Salesforce Stock Finds Support as AI Momentum Gains & more related news here

Salesforce Stock Finds Support as AI Momentum Gains

 & more related news here


It has taken time, but we have hit rock bottom and the stage is set for a strong recovery. The SaaS apocalypse is not happening; Salesforce continues to gain ground, and its first-quarter earnings results reveal that the virtuous cycle of AI is gaining momentum.

The virtuous cycle, driven by the upward impact of AI spending, is reflected in NVIDIA’s results across the data center and services supply chain. When companies spend money on AI, they generate revenue and increase demand for AI.

New spending equals new demand in a still endless cycle. Because we are in the early phases of launching AI, we can expect this cycle to sustain Salesforce’s long-term growth.

Mixed response overshadows bullish outlook for CRM

Analysts had a mixed response to the first-quarter results, with numerous negative price target revisions offset by reaffirmed and target increases. The net result, however, was bullish, as MarketBeat’s 39 analysts have a 72% buy bias and the revisions are clustered around the consensus. While some are pushing the lower end, many are on the higher end, averaging $240 just below the broader 12-month consensus price target. The consensus assumes a nearly 50% upside from the critical support target, which coincidentally aligns with analysts’ lower targets. The consensus on new targets implies a 35% increase and a five-month maximum.

CRM Chart The stock’s technical price and institutional trends also align with the critical support target around $160, which reflects the high set in 2019 before the COVID-19 pandemic. Since then, price action has been volatile, driven by stimulus spending and accelerated digitalization, but the stock has continued to show support at this level, as it did in late May. Support is seen in the candles and weekly price indicators, which reflect the bears losing control and the bulls regaining it.

Institutional trends reveal high ownership and aggressive accumulation. The group owns more than 80% of the shares, has bought back for 10 consecutive quarters and has stepped up activity as the share price has fallen. Bullish activity persisted into early Q2 2026 and will likely continue the trend as the year progresses. The stock is trading at a ridiculously low price, 12 times current year earnings, and growth is accelerating under the influence of AI. Assuming the forecasts are correct, the company can grow 200% in the short term and then double again over time, given the right catalysts.

Salesforce posts tepid results, but against a high bar

Salesforce’s first-quarter results and guidance were lukewarm relative to analyst forecasts, but the bar was high and the results were strong. The company’s net revenue of $11.31 billion increased 13.2% year over year, accelerating both quarter-over-quarter and year-over-year, the strongest growth in three. The results were supported by Agentforce, the agent platform, which reported more than 200% annual recurring revenue growth. Consumption, a critical factor, was also strong, increasing more than 110% sequentially, and Data 360 managed a 136% increase in registrations.

Margin news was also strong. The company reported earnings across the board, with adjusted earnings rising 50% year-over-year (year-over-year) to $3.88, beating consensus by 75 cents. More importantly, guidance was also strong, with the company forecasting another quarter of strength. Growth is expected to slow to just over 10%, but forecasts are likely cautious. The most critical detail is that earnings are expected to beat expectations by a wide margin, and it may also be a cautious guide.
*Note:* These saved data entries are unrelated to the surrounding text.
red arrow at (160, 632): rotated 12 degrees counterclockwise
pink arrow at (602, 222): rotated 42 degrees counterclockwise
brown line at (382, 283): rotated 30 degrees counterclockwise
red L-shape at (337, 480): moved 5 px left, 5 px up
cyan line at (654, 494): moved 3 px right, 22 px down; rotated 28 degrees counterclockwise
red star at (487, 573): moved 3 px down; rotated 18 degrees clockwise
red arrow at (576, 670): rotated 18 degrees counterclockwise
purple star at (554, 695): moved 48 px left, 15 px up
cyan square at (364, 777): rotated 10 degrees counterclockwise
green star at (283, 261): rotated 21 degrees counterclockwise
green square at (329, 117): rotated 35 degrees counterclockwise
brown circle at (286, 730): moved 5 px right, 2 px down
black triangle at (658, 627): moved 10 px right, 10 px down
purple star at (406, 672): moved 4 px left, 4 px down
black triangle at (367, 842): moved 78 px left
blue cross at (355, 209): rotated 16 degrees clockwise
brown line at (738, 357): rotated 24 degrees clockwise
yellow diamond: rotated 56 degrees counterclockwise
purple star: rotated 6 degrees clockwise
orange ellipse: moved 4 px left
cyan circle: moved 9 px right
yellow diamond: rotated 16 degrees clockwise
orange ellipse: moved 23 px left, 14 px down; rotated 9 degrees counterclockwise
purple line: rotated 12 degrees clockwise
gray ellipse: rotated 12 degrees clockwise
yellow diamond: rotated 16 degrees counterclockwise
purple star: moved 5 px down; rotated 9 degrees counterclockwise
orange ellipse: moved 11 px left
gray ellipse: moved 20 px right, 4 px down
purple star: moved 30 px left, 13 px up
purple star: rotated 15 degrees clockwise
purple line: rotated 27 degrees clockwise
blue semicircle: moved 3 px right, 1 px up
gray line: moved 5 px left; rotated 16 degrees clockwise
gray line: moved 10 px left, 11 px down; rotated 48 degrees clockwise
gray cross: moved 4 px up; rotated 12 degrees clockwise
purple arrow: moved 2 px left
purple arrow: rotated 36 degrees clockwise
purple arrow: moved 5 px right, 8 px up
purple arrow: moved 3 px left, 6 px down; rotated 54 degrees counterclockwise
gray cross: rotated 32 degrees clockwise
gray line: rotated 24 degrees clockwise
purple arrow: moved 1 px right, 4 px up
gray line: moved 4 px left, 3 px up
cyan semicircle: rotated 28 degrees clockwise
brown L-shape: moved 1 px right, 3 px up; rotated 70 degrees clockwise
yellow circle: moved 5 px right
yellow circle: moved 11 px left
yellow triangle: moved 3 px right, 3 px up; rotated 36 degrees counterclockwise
Among the factors that highlight the strength of the company are its financial position and its capacity to return capital. The company entered into a $25 billion accelerated repurchase agreement, which is largely complete. The impact was a 10% year-over-year decline in diluted share count, with the expectation of continued aggressive capital returns. Dividends are also part of the equation, yielding nearly 1% at the end of May, with annual increases in the distribution expected. As it stands, the balance sheet remains one of strength, with abundant cash and low leverage, enabling strategy execution and results delivery.

Analysts hoping to “see more” in Salesforce’s results may miss the point. The company’s main catalysts are AI integration, margin improvement and return on capital, and it delivered on all three. With this at play, CRM’s share price may struggle to rise, but that’s unlikely. The likely outcome is that the upcoming results will convert more detractors into supporters, which will help firm up market sentiment. Until then, this stock may sink near its current lows, but is not expected to fall below them.